The corruption finally became too much for one of the most prominent figures in the Prohibition fiasco. Ultra-rich socialite Pauline Morton Sabin, heiress to the Morton Salt fortune, had originally supported Prohibition. “I felt I should approve of it because it would help my two sons,” she said. “The word-pictures of the agitators carried me away. I thought a world without liquor would be a beautiful world.” But after seeing the rich advocate Prohibition publicly, then guzzle booze in high society dinner parties at home, she concluded that Prohibition was “an attempt to enthrone hypocrisy as the dominant force in the country.”
Mrs. Sabin also saw that Prohibition had corrupted young people. “Girls of a generation ago would not have ventured into a saloon,” she wrote. “Girls did not drink. It was not considered nice. But today girls and boys drink, at parties and everywhere, then stop casually at a speakeasy on the way home.” She turned against Prohibition, and formed an organization that championed its repeal.

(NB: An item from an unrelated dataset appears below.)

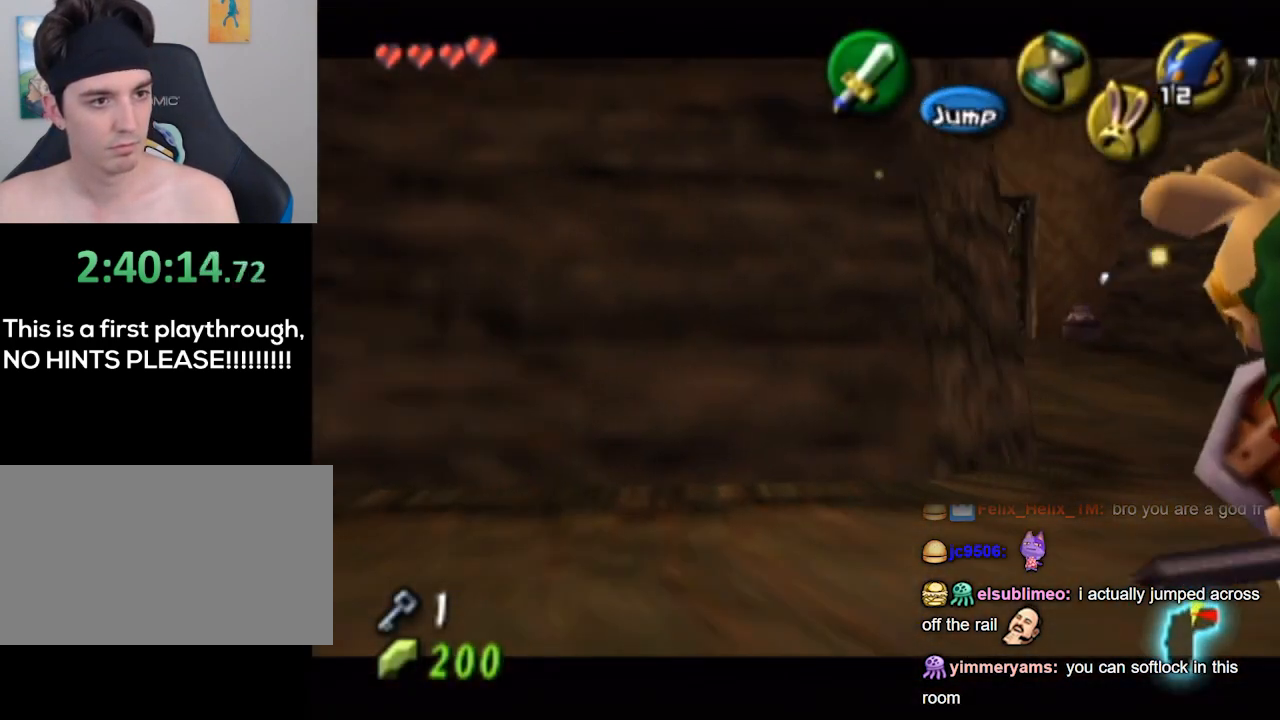
{"buttons": [], "left_stick": "up", "right_stick": "center", "events": [[67, "left_stick", "center"], [500, "L1", "up"], [500, "left_stick", "up"]]}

Mrs. Sabin won. The 18th Amendment that imposed Prohibition was repealed by the 21st Amendment in 1933. Something similar might happen if the Second Amendment were repealed. And an amendment undoing a Second Amendment repeal could guarantee the right to keep and bear arms in language the meaning of which the Left could not deny. For example:
The federal, state, and local governments, and the governments of all Territories of the United States are prohibited from infringing in any manner or in any degree the private, individual right of the people to acquire, possess, keep, transfer, transport intrastate or interstate, practice with, train with, and bear arms, including weapons, armor, and other devices, for their individual self-defense, defense of their communities, and collective defense against tyranny, insurrection, and invasion, as well as other traditional purposes, including but not necessarily limited to recreation, sport, and hunting. The scope of the right shall include, but not be limited to, arms which have been, are currently, or that in the future are issued to individual military personnel for combat operations, and to individual law enforcement personnel for law enforcement purposes, and all arms that have at any time in American history been lawful to privately possess.

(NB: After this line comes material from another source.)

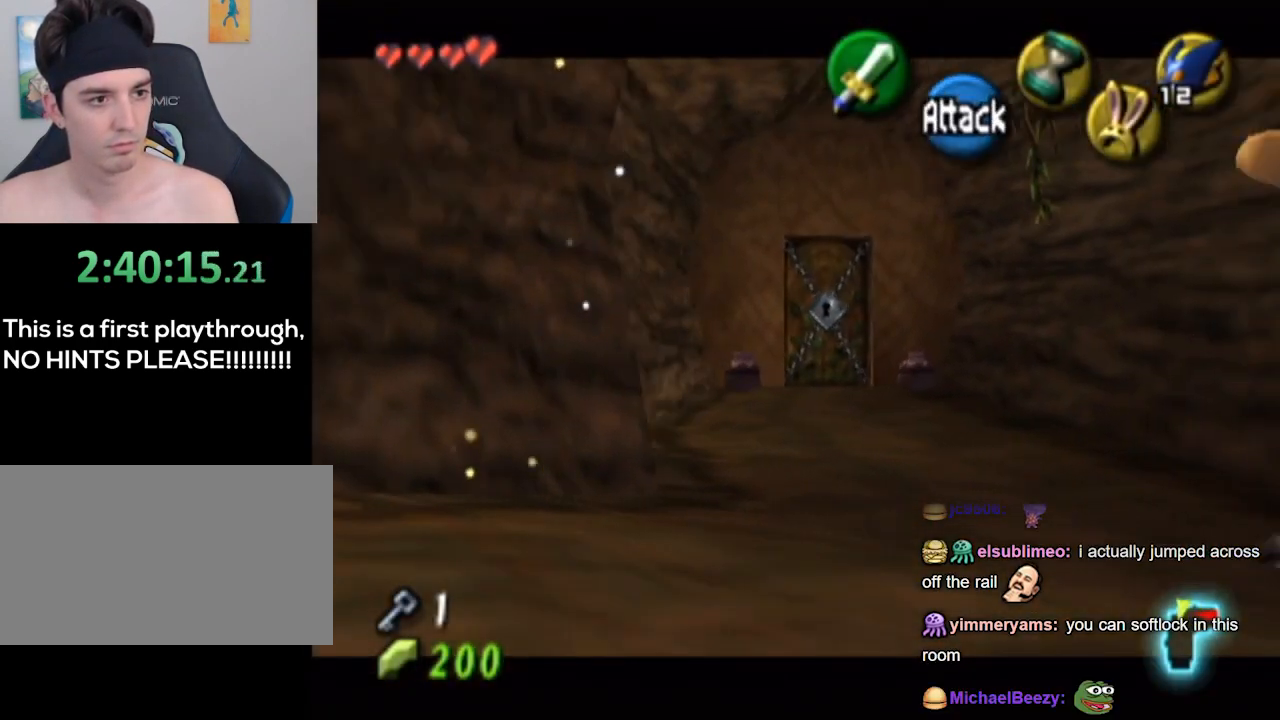
{"buttons": [], "left_stick": "up", "right_stick": "center", "events": []}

Of course, none of this is going to happen. So, our task is not to debate the future of the Second Amendment with self-promoting, radical-left activists indulging in fantasies. It is instead to win every election going forward, by as large a margin as possible, to have a Republican president and Senate ready to put conservatives on the Supreme Court and other federal courts as vacancies arise. Properly interpreted by a truly originalist Court, the Second Amendment, without modification, is sufficient to guarantee the right of the people to arm themselves against anything the Left might attempt at some point in the future.